The rate of decline in viable CFU numbers can increase if a probiotic product is held in conditions that are very warm or moist, especially after opening when moisture can more easily get into the package. Because of the extreme variability of the seasonal weather and environmental conditions that a product may experience, and duration of these exposures, it’s not possible to precisely predict potency and shelf life accurately for every person’s situation across a wide geographical area. In some cases, it could happen that adverse conditions may lower probiotic counts below label claim.
Refrigeration is ideal for storing probiotics. But if that is not possible, it is best to keep the package in a cool, dry place to maintain good stability. Unfortunately, many people tend to keep their supplements in the kitchen or bathroom, which are notorious for being warm and moist and known to shorten the shelf life of many kinds of supplements. Those conditions are ideal for bacterial and mold growth; which means that the probiotics will first tend to activate but then die off more quickly than expected since they are not yet in the human body where they have a chance to live, grow, and thrive. In these adverse conditions, probiotics may lose potency more rapidly than anticipated and thus may not meet label claims for CFU counts that are calculated based on a cool, dry place. On the other hand, refrigerating probiotic products will enhance viability and shelf life.
In testing designed to mimic exposures during transportation in a hot climate, a sealed probiotic formula exposed to a temperature of over 122° F for 24 hours still met label claim for CFU content. This indicates that this level of heat over that time period was not enough to kill many of the organisms in the package, so it would take even harsher conditions to rapidly degrade the potency of this specific probiotic product.

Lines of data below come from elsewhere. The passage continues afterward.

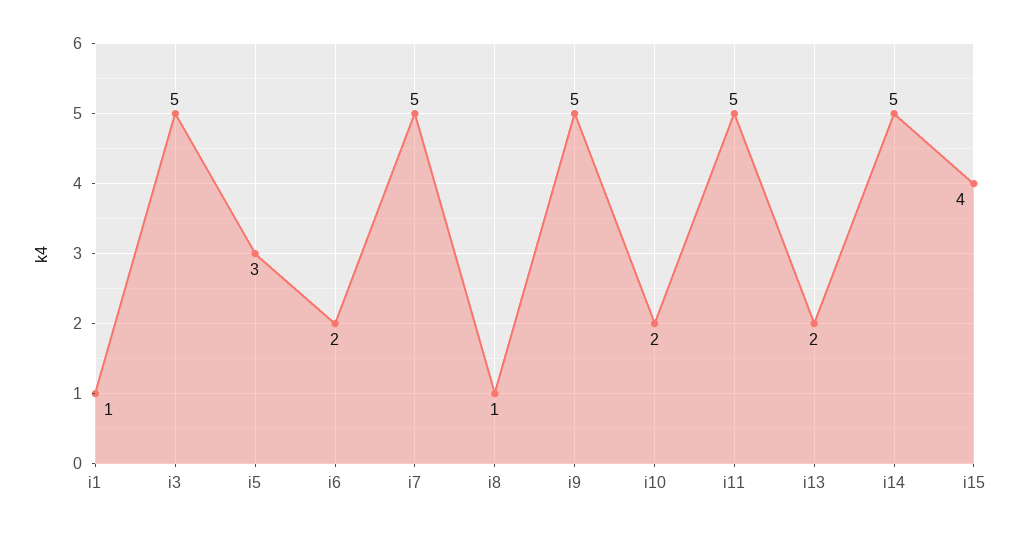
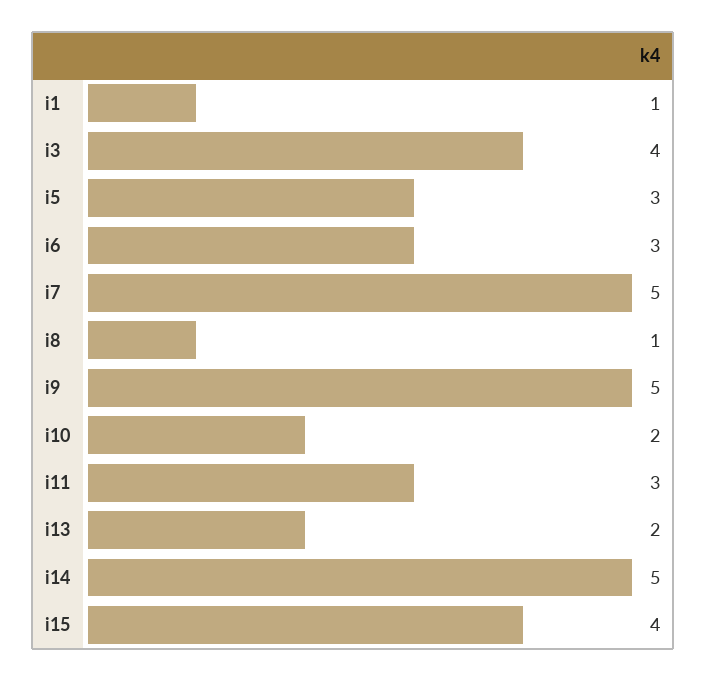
  {
    "i1": 1,
-   "i3": 5,
+   "i3": 4,
    "i5": 3,
-   "i6": 2,
+   "i6": 3,
    "i7": 5,
    "i8": 1,
    "i9": 5,
    "i10": 2,
-   "i11": 5,
+   "i11": 3,
    "i13": 2,
    "i14": 5,
    "i15": 4
  }

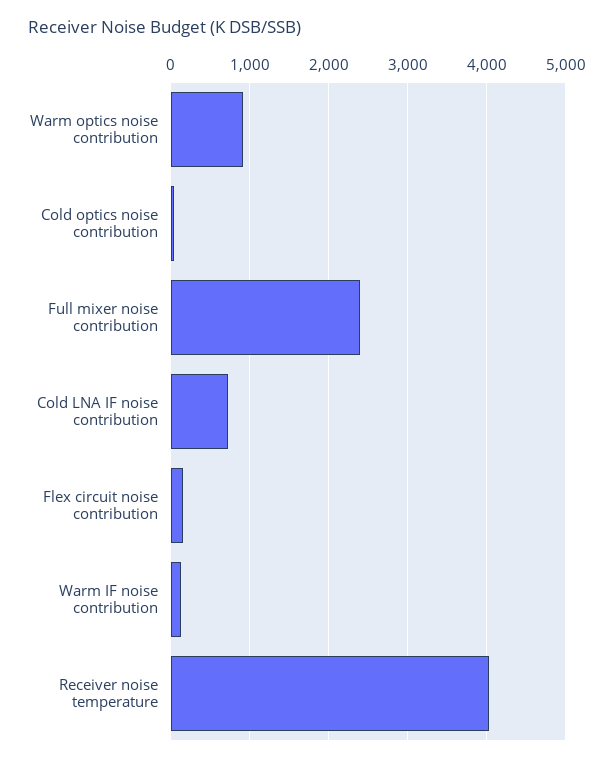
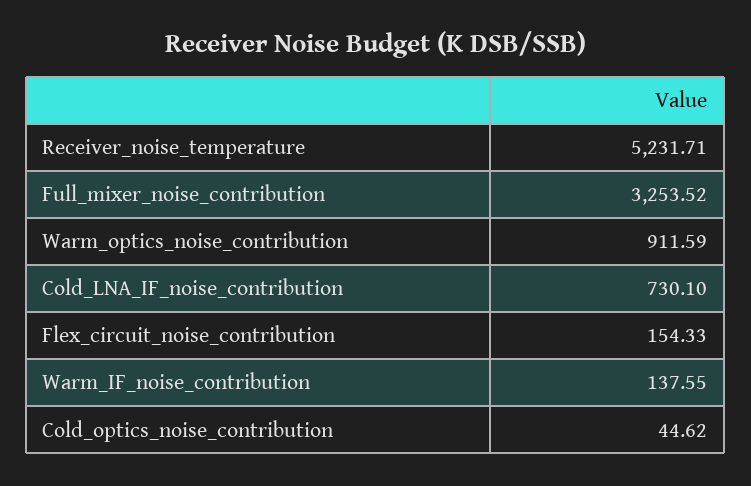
  {
    "Warm optics noise contribution": 911.59,
    "Cold optics noise contribution": 44.62,
-   "Full mixer noise contribution": 2400,
+   "Full mixer noise contribution": 3253.52,
    "Cold LNA IF noise contribution": 730.1,
    "Flex circuit noise contribution": 154.33,
    "Warm IF noise contribution": 137.55,
-   "Receiver noise temperature": 4000
+   "Receiver noise temperature": 5231.71
  }

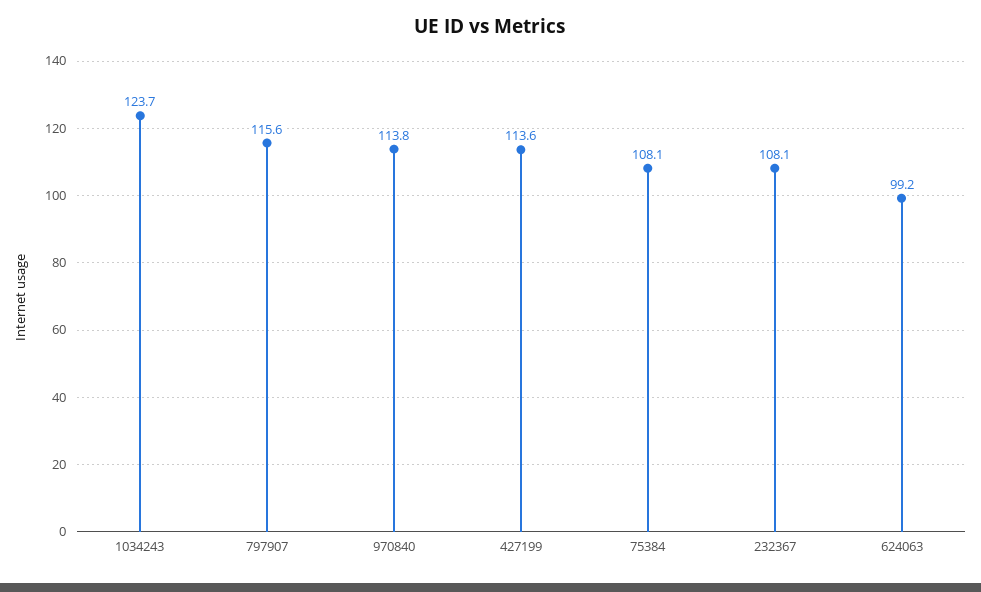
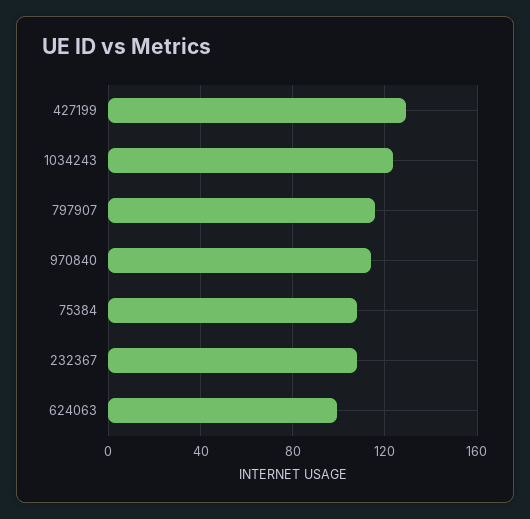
  {
    "1034243": 123.7,
    "797907": 115.6,
    "970840": 113.8,
-   "427199": 113.6,
+   "427199": 130,
    "75384": 108.1,
    "232367": 108.1,
    "624063": 99.2
  }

There is some evidence that even non-viable probiotic organisms left in the package after being exposed to unfavorable conditions may have some utility in gut health. For example, it is hypothesized that they may take up ecological space on the intestinal walls, which may help prevent the growth of opportunistic organisms vying for that same space. For example, inactivated Lactobacillus planetarium has been shown in clinical studies to support our natural immunity to foreign substances (i.e., so-called acquired immunity).2
The stability of a probiotic formula tested at the time of manufacture will depend on a combination of factors. Variations in packaging, temperature, and humidity will affect the viability of probiotic products before they are taken. Protective factors that help to preserve the freshness and viability of the probiotic strains in a supplement include refrigeration, resistant packaging, and storage in a cool, dry place.
1 Oral Probiotics: An Introduction. NCCAM Publication No. D345, Created January 2007, Updated November 2011. The National Center for Complementary and Alternative Medicine (NCCAM), National Institutes of Health.
2 Hirose Y, Murosaki S, Yamamoto Y, Yoshikai Y, Tsuru T. Daily intake of heat-killed Lactobacillus plantarum L-137 augments acquired immunity in healthy adults. J Nutr. 2006 Dec;136(12):3069-73. PubMed PMID: 17116721.